I remember the sarcasm of the Professor of Electrical Engineering at his first lecture after we returned to class. He congratulated us on our success in "toppling the government and saving the nation for our younger brothers and sisters who are waiting to come to University" as he put it.

I remember the sight of sparks flying off the sides of the Akbar Bridge in the night as police machine-gunned unarmed students fleeing across it. I remember going to visit my batchmate in hospital the following day. He had vaulted what he had thought to be a low wall in the darkness to escape the gunfire and fallen thirty feet on the other side down to lover's lane below. He had broken his spine and couldn't continue his studies with us.

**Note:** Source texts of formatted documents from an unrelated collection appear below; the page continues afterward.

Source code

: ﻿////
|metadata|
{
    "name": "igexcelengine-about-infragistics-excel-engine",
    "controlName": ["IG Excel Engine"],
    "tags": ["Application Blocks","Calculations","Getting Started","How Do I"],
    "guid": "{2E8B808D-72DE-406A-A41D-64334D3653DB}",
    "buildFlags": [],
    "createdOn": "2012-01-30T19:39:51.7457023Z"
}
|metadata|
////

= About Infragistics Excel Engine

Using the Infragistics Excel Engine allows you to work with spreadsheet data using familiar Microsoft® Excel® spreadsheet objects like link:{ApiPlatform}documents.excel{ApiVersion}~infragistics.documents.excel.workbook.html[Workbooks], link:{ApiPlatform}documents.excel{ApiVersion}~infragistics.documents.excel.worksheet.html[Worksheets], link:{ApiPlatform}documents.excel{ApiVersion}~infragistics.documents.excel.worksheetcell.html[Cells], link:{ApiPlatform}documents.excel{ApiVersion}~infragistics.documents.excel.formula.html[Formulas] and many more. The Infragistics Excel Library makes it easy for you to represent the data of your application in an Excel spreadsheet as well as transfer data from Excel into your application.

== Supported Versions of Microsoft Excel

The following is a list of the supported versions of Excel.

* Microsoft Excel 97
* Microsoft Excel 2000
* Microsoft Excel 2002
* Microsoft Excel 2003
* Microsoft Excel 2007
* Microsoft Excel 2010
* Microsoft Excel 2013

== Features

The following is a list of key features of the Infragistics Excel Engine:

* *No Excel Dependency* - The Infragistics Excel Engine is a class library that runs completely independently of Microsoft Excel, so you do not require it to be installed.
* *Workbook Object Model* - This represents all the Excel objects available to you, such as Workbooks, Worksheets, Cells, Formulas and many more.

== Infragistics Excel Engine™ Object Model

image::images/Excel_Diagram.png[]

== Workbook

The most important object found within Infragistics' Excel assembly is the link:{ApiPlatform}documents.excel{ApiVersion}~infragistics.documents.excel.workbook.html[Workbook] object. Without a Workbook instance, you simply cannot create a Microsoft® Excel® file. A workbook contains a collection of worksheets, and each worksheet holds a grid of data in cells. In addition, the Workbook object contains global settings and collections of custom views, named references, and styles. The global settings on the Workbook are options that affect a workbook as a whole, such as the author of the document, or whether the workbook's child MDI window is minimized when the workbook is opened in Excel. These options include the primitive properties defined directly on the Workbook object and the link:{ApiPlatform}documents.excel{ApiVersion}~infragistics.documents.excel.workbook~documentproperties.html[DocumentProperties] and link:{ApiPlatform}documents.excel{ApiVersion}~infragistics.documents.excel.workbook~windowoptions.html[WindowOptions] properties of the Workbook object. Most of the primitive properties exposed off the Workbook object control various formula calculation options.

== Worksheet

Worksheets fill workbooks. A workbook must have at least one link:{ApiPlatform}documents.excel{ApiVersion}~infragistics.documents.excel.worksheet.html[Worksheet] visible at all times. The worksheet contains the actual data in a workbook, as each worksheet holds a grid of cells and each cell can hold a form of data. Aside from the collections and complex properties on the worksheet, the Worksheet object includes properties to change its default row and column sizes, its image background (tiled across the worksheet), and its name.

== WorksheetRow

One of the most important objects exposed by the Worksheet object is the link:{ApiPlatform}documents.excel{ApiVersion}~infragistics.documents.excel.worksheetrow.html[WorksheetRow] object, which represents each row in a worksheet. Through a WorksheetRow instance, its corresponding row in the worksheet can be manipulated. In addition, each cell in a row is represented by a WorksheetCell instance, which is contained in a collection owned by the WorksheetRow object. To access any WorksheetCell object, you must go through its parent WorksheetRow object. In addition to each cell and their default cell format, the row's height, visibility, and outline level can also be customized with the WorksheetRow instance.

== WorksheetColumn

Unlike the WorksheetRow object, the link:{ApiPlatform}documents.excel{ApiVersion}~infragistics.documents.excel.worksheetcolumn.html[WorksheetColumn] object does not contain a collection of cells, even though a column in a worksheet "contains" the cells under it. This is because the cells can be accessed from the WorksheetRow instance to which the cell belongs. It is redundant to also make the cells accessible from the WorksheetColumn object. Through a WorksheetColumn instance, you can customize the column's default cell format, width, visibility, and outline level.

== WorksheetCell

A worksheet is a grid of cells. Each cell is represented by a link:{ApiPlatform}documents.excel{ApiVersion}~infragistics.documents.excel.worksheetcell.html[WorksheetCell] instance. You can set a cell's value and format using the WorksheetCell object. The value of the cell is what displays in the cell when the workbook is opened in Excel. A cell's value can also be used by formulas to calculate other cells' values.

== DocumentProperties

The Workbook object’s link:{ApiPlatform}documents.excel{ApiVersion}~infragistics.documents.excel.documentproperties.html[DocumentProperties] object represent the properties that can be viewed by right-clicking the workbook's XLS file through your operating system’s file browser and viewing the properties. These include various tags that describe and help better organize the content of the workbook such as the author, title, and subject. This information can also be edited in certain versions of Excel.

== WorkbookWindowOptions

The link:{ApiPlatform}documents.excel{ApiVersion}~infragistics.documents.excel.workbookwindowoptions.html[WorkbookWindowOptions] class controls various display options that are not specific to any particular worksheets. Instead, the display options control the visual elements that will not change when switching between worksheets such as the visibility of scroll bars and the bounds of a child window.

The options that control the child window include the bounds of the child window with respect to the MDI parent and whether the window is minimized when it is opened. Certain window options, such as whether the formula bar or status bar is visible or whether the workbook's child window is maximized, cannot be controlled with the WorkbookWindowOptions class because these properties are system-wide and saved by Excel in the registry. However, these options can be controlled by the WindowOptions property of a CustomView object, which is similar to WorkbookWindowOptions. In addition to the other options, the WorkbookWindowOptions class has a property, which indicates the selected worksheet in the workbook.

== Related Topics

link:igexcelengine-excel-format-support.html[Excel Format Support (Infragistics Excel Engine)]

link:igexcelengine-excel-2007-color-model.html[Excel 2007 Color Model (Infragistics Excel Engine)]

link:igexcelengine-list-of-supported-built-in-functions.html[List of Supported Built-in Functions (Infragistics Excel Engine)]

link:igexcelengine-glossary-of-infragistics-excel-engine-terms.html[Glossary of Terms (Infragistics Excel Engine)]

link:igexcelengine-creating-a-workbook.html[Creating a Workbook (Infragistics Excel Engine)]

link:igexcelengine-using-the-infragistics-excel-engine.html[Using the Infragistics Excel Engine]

I remember my friend and partner in Lab classes - a Tamil from Trinco, whose father was publicly 'executed' by the LTTE as a "government collaborator" (his 'crime' was that he had been a senior civil servant), his body dumped in the street in front of their home with orders that it not be moved but left there to be desecrated by crows and stray dogs. I remember my friend returning to Pera after a three-week absence during which time he had gone home to grieve with his mother and sisters who had been witness to it all. I remember the then Professor of Electrical Engineering, refusing to accept a letter explaining the circumstances written by the Chairman of the Citizen's Committee of Trinco as sufficient 'evidence' to be allowed to repeat the laboratory practicals he had missed. I remember him failing my friend in his subject that year, for failing to produce his father's death certificate (Even though the death  and its gruesome circumstances had been on the National News - radio, television and newspapers).

I remember my friend not returning to University the following year. I remember inquiring about him from other Tamil batchmates from his hometown, and being told that he had "gone overseas". I remember my delight at running into him again in the food court of a large shopping mall in Colombo, more than a decade later. I remember him telling me that he had been in the "Middle East" during the intervening years and that now he worked for the "government" in the Eastern Province. I remember his discomfort as he quietly told me that I "shouldn't be seen with him". I remember the bomb that went off the following day in Colombo.

An Academic at Pera


I remember too many things, most of which I shouldn't write about. But, most of all, I remember the students. It was my privilege to have known those who I got to to know personally and my loss not to have known the one's I didn't. For they were all better than I ever was or would ever be and they taught me and gave me so much more than I ever taught or gave them.